Maybe there is something to that «warm-up» thing, after all.
In the past few years I’ve found myself having trouble getting back into the flow of running. When I go out it has been more difficult than it used to be. Perhaps I’m getting older, certainly I’ve fallen out of good training habits, but I’ve only rarely found that «zone» I used to enjoy where I settle in to a pace and feel I can continue indefinitely.
Today’s run was a good deal closer to that than it has been in a while, and I credit that to not starting running straight out the door.

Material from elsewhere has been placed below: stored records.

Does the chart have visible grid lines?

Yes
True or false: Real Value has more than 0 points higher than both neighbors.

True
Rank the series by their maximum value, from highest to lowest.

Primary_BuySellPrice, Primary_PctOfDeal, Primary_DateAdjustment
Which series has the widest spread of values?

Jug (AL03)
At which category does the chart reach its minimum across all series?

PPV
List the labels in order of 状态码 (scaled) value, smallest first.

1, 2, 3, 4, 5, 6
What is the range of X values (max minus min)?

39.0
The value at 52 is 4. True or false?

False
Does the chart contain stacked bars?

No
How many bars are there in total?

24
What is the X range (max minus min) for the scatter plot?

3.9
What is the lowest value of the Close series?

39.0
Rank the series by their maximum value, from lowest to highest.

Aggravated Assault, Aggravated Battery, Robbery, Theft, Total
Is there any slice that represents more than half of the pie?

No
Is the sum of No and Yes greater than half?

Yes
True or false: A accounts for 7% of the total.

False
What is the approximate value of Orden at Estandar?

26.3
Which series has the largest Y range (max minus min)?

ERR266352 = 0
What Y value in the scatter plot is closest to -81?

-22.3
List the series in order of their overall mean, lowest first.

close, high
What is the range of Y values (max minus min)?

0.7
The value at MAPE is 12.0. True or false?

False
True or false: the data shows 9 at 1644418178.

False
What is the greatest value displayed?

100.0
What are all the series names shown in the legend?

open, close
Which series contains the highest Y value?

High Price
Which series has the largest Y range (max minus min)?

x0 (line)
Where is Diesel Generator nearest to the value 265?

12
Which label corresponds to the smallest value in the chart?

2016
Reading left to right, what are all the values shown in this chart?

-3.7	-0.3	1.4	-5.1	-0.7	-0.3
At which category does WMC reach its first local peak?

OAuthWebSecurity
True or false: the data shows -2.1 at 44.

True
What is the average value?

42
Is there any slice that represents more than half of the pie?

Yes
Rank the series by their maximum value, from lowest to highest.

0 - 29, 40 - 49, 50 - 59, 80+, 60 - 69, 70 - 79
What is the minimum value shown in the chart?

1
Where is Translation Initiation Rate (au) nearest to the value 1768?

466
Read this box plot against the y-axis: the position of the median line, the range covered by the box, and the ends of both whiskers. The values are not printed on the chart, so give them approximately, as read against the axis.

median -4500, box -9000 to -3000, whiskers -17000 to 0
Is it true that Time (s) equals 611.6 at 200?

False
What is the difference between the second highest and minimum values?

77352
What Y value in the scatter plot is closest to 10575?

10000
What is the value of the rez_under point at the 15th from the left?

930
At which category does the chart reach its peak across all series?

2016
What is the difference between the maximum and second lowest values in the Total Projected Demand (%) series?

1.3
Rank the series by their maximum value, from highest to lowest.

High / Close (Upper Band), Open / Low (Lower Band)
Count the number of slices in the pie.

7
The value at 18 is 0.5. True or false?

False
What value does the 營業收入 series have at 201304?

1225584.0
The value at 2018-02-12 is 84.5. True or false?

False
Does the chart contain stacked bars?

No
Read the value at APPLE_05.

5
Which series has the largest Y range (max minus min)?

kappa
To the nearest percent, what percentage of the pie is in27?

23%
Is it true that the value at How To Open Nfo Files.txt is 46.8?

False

When I put the heartrate monitor on, I saw that my pulse was faster than it ought to be — it was up around 120 not exactly at rest, but not under any real exertion either. If I’d walked into an emergency room, they’d have called that *tachycardia*. I was otherwise fine, and I’m chalking it all up to a combination of stress and being generally out of shape. If I want my resting heartrate lower, canceling a planned run is not the way to do it.
However, I thought it prudent to start out walking rather than running. I did a mile in about fifteen minutes — a moderately brisk pace, but walking. At the mile mark, I started a slow run, and was pleasantly surprised to find it easy to maintain.
That said, I did *not* maintain the pace. Instead I varied it quite a bit. I did a few intervals and took a couple of walk breaks, and took a short detour onto the rocks to take photos. About a half mile from home on the way back I stopped at Trader Joe’s to pick up a salad and sushi for lunch and called the walk back home my cool-down.
The sky was blue and the air was warm. It was a good day to be out and I’m calling it a very successful run. As far as the heartrate goes, well, as meditative as I find running to be, perhaps I ought to start back with the sitting meditation as well. Something else worthwhile about which I’ve fallen out of practice.